[CHAPTER XXV]
FIGHTING FOR THE LEAD
Joe chuckled to himself the next day, as he read the highly-colored stories in the papers bearing on the happening at the Park. The leopard had escaped while it was being transferred from one cage to another, and had afterward been found dead with a broken neck in a side path of the Park. There was a good deal of speculation as to how it had been killed, but apart from the fact that it had been due to a blow nothing was positively known. It was confidently predicted, however, that the whole truth would be uncovered in a day or two.
“Not unless I talk in my sleep, it won’t,” decided Joe.
He had no liking for notoriety, but it was chiefly on Mabel’s account that he kept silent. He knew how deeply she would dread having her name appear in print. She was one of those who believed that a woman’s name should appear in the papers only three times—when she was born, when she married and when she died. And Joe agreed with her. It was astonishing how he was growing to agree with her on everything.
The week of Mabel’s stay passed all too quickly. Joe grudged every hour of it. They went about everywhere when his duties permitted, and he had the satisfaction of winning a game under her approving eyes. When at last he saw her on the train for Goldsboro, she had promised to come to New York to see the wind-up of the season at the Polo Grounds.
“I’m looking for you to win the pennant and get into the World’s Series,” she said at parting. “You won’t disappoint me, will you?”
“We’ve simply got to win it,” he replied. “I need that World’s Series money badly. Why if I had that I could——”
But Reggie blundered along just then, and Joe could not tell what he wanted to do with the money. But perhaps Mabel guessed.

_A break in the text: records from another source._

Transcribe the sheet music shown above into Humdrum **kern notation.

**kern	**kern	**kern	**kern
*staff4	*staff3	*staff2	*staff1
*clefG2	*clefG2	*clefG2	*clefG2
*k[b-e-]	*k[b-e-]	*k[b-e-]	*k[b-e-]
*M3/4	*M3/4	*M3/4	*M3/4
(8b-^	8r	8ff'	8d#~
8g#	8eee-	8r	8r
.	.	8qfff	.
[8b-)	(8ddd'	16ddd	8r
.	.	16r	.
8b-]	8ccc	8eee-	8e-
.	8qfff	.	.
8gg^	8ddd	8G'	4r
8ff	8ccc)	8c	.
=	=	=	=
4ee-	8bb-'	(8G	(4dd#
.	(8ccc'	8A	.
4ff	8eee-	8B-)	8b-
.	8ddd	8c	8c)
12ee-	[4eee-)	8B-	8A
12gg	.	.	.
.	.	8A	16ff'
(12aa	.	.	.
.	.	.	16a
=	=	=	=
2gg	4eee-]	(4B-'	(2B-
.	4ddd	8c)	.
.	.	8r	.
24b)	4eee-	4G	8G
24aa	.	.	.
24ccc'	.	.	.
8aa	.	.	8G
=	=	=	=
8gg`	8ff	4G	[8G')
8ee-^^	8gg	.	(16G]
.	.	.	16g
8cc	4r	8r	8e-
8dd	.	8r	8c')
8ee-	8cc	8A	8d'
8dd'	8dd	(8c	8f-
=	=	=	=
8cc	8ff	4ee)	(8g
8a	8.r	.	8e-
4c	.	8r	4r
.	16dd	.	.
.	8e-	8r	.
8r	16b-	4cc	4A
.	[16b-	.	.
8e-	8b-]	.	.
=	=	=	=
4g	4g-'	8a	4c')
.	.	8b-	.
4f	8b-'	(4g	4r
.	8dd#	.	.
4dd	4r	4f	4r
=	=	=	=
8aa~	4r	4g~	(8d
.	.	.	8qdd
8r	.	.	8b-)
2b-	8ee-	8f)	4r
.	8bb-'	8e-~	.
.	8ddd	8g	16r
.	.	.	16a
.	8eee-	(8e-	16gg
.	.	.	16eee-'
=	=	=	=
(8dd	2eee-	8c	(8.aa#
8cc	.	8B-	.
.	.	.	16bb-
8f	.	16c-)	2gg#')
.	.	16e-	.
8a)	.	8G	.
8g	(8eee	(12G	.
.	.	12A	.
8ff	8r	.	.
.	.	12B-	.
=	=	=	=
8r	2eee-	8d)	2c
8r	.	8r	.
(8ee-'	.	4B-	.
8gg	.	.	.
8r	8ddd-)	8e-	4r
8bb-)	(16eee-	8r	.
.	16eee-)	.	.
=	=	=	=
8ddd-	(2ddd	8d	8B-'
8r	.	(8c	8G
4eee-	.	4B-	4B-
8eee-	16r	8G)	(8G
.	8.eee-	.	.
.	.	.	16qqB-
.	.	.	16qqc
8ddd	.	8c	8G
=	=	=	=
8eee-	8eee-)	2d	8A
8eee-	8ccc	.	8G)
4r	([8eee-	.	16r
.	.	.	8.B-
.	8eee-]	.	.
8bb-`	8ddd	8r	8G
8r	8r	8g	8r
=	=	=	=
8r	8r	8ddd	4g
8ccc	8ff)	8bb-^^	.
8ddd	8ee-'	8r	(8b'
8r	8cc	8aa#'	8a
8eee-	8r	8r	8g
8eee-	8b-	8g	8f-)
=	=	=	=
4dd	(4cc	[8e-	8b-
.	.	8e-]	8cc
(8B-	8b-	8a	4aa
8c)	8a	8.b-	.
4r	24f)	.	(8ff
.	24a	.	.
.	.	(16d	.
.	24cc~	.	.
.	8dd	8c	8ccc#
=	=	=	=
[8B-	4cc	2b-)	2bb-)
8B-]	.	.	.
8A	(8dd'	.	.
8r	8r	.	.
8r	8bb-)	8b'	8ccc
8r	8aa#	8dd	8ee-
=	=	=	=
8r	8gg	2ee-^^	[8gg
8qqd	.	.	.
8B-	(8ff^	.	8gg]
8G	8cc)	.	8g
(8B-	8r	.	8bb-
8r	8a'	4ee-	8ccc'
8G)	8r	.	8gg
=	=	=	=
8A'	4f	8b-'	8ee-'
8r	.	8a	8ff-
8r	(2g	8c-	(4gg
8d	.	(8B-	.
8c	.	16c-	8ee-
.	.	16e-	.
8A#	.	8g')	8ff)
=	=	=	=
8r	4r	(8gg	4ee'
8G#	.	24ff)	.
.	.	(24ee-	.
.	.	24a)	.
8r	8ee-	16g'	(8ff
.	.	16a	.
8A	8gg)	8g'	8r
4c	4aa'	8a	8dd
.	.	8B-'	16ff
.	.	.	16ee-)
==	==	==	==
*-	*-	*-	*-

The baseball campaign was waxing hotter and hotter. The teams were so close together that, as they say of racing horses, “one blanket would have covered them.” So far, it was anybody’s race. In the East, Brooklyn was making a great spurt and had drawn up close to the front. Chicago was showing the way to the Western teams, but St. Louis was crowding close at her heels. It was a ding-dong, slam-bang race, with first one and then the other showing in front, and the whole baseball public was in a state of feverish excitement. Great crowds gathered around the bulletin boards in every large city. All agreed that it was the most even race in years. Huge throngs filled the playing grounds and the game was on the topmost wave of prosperity.